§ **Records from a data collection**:
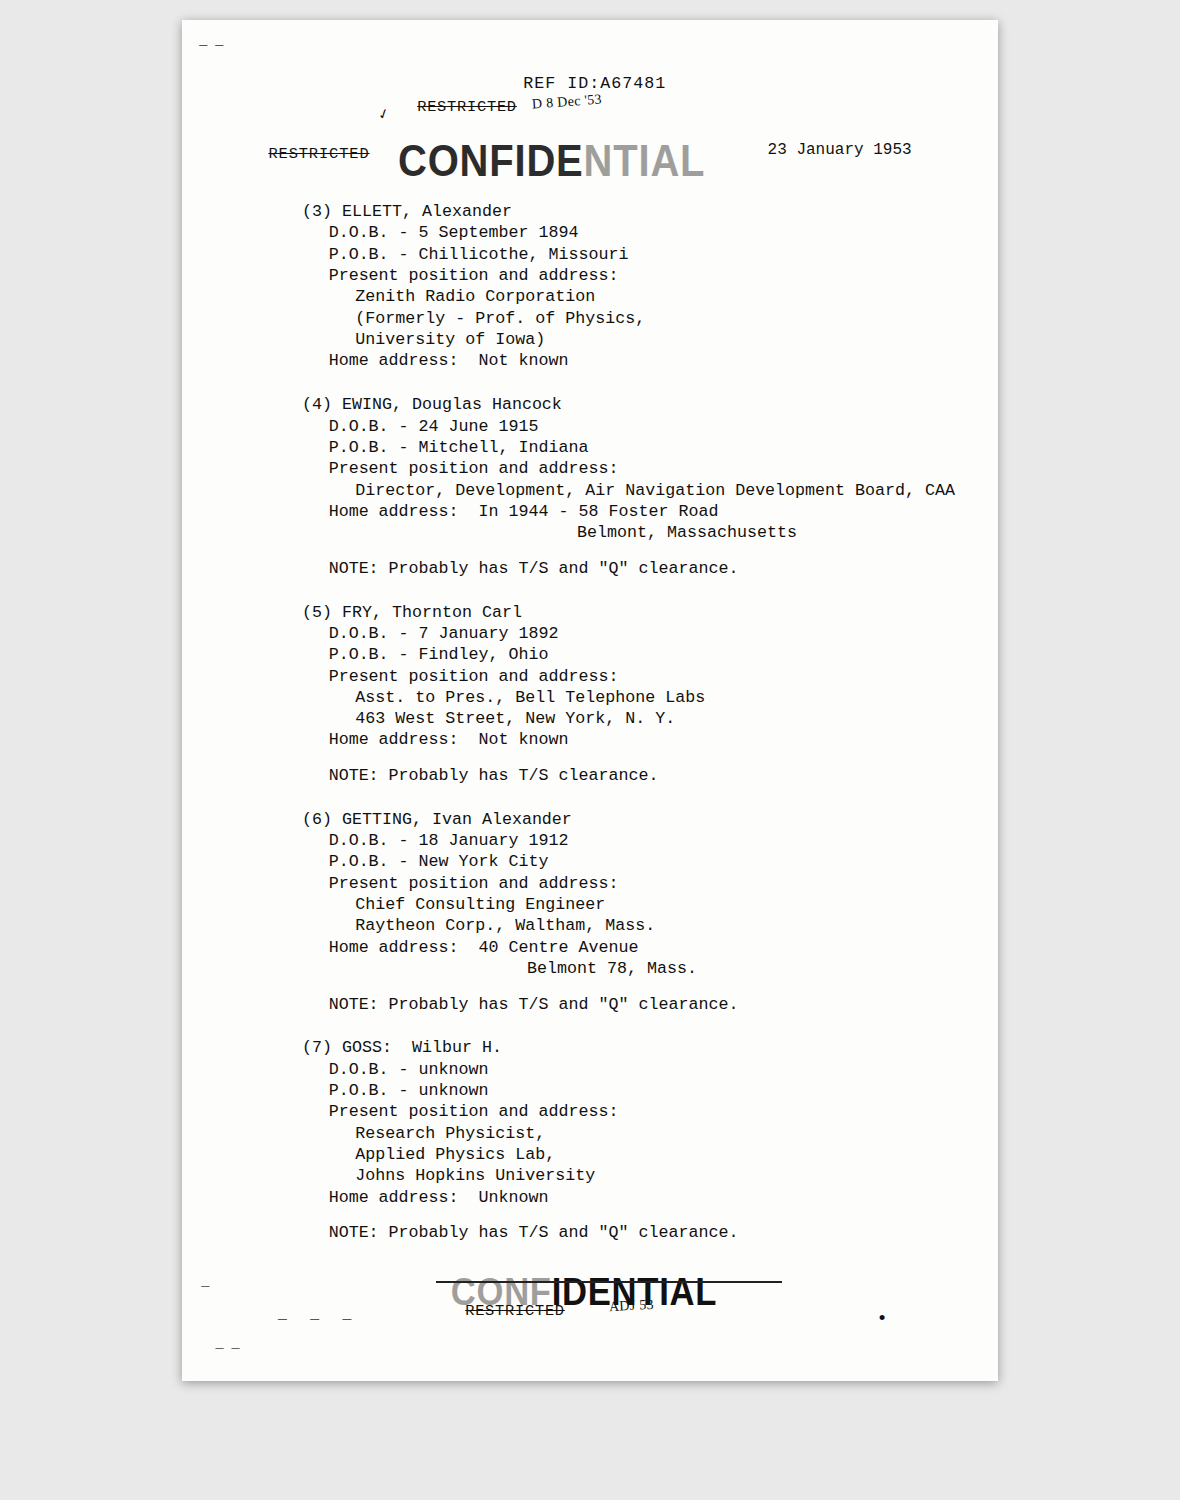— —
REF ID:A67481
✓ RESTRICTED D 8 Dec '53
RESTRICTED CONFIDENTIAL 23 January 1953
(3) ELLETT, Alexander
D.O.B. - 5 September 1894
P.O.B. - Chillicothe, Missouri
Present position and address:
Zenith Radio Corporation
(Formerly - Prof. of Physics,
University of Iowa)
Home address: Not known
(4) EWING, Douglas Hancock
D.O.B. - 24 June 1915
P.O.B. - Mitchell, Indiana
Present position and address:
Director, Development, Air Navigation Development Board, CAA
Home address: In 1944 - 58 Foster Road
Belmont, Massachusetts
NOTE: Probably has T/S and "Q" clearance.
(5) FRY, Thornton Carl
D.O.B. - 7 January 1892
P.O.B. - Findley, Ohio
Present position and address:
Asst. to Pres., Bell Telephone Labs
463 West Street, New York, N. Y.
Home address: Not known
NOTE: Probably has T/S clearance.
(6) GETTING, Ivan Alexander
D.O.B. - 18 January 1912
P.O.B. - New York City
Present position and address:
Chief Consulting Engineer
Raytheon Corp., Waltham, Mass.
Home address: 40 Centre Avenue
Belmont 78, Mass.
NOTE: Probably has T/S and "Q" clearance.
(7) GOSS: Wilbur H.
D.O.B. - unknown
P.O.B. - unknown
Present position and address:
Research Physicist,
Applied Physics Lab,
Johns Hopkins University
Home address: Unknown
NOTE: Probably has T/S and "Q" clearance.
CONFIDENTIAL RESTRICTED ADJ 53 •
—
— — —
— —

§ **Assigned task**:
No images belong in the copy. Transcribe every record exactly.

§ **Answer box**:
— —
REF ID:A67481
✓ RESTRICTED D 8 Dec '53
RESTRICTED CONFIDENTIAL 23 January 1953
(3) ELLETT, Alexander
D.O.B. - 5 September 1894
P.O.B. - Chillicothe, Missouri
Present position and address:
Zenith Radio Corporation
(Formerly - Prof. of Physics,
University of Iowa)
Home address: Not known
(4) EWING, Douglas Hancock
D.O.B. - 24 June 1915
P.O.B. - Mitchell, Indiana
Present position and address:
Director, Development, Air Navigation Development Board, CAA
Home address: In 1944 - 58 Foster Road
Belmont, Massachusetts
NOTE: Probably has T/S and "Q" clearance.
(5) FRY, Thornton Carl
D.O.B. - 7 January 1892
P.O.B. - Findley, Ohio
Present position and address:
Asst. to Pres., Bell Telephone Labs
463 West Street, New York, N. Y.
Home address: Not known
NOTE: Probably has T/S clearance.
(6) GETTING, Ivan Alexander
D.O.B. - 18 January 1912
P.O.B. - New York City
Present position and address:
Chief Consulting Engineer
Raytheon Corp., Waltham, Mass.
Home address: 40 Centre Avenue
Belmont 78, Mass.
NOTE: Probably has T/S and "Q" clearance.
(7) GOSS: Wilbur H.
D.O.B. - unknown
P.O.B. - unknown
Present position and address:
Research Physicist,
Applied Physics Lab,
Johns Hopkins University
Home address: Unknown
NOTE: Probably has T/S and "Q" clearance.
CONFIDENTIAL RESTRICTED ADJ 53 •
—
— — —
— —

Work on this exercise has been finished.